The Pregnant Workers Family Act has been finalized — here's what employers should know

While many employers have invested in benefits and policies that protect and support their pregnant employees, the latest version of the Pregnant Workers Family Act is taking protections to a new level — and employers need to be ready.


The Pregnant Workers Family Act, or PWFA, has been finalized and goes into effect today, expanding protections to not just pregnant workers but those experiencing a host of related medical conditions, including infertility, lactation, miscarriage, abortion and menstruation. Additionally, the Equal Employment Opportunity Commission (EEOC) clarified that pre-existing conditions exacerbated by pregnancy are also under the act’s jurisdiction. This means any employer with more than 15 employees needs to accommodate affected workers, going as far as to eliminate any essential job functions that may harm them.


An employer can only deny accommodations if they can prove it causes them “undue hardship.” But companies should avoid that excuse if at all possible and instead do their best to work with their employee towards a solution, underlines Melissa Losch, a labor and employment attorney at McGlinchey Stafford.


“The [PWFA] goes a little bit beyond what people initially thought of pregnancy accommodations, so employers need to be careful with that,” says Losch. “Communication between employer and employee will be key to finding a practical solution and avoiding legal problems.”


Losch notes that landing on the right accommodations should come from what the PWFA refers to as an “interactive process” — an employer and employee discuss and identify reasonable accommodations and, hopefully in doing so, avoid refusing an employee on the basis of “undue hardship.”


American workers have enjoyed the option of remote working over the past few years, but now, the option to work out of office is eroding.


“When employers say no to anything, they need to go through that interactive process and try to find an accommodation that’s feasible for everyone,” says Losch. “If they’re not sure if something might be an undue burden, then they need to work with their legal counsel, because what might be a burden to the employer is not a burden under the law.”


Losch stresses that unlike the Americans with Disabilities Act (ADA), the PWFA has broader definitions for who is owed accommodations and how far those accommodations should go. For example, the ADA requires some form of documentation to prove one’s disability, while under the PWFA, documentation is not needed; the ADA does not require employers to temporarily suspend a job function, while the PWFA does. Losch warns employers that if they treat the PWFA like the ADA, they will get themselves in trouble.


Ultimately, the finalized version of the PWFA adds stakes to a conversation employers are already having about how they support their working parents. If employers are working towards creating a better workplace for their pregnant employees, then the PWFA will likely not turn into a compliance nightmare, says Losch.


“What’s important is to keep an open line of communication with employees,” she says. “If you know an employee is wanting something, be open to it. That’s going to be key to reaching a resolution without any kind of legal action, which is what we all want.”

**Questions to answer**:
1: Echo the part of the PWFA article between "Losch stresses that" and "themselves in trouble.", inclusive, word for word.
2: According to the PWFA article, why should an employer who is unsure whether an accommodation is an undue burden work with legal counsel?
The records have nothing to do with any of this.

**Information provided**:
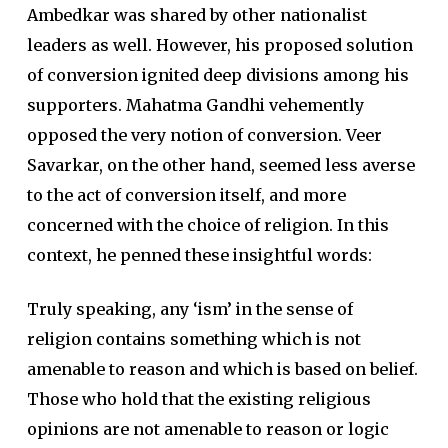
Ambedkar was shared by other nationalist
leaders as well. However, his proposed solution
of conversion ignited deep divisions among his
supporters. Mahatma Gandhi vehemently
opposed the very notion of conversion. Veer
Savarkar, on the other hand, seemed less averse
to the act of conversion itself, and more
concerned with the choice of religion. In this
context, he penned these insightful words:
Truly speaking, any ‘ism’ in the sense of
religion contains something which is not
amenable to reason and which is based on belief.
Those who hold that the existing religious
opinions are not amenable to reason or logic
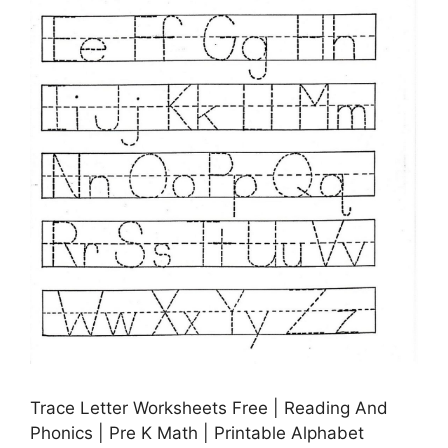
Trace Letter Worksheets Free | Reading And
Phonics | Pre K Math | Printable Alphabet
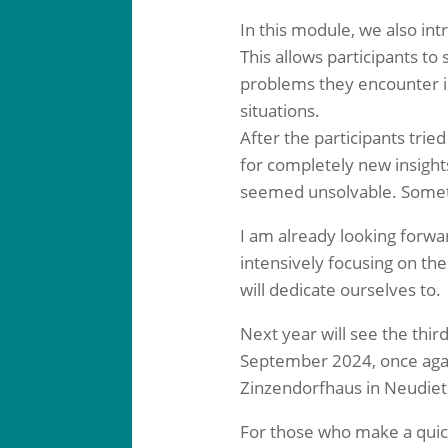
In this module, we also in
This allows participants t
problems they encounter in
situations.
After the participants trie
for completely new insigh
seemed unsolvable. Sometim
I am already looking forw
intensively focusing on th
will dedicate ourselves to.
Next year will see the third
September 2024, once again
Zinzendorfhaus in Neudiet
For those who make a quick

**Solved tasks**:
1:
Losch stresses that unlike the Americans with Disabilities Act (ADA), the PWFA has broader definitions for who is owed accommodations and how far those accommodations should go. For example, the ADA requires some form of documentation to prove one’s disability, while under the PWFA, documentation is not needed; the ADA does not require employers to temporarily suspend a job function, while the PWFA does. Losch warns employers that if they treat the PWFA like the ADA, they will get themselves in trouble.

2: Something that feels like a burden to the employer may not count as a burden under the law. Legal counsel can help the employer tell the difference.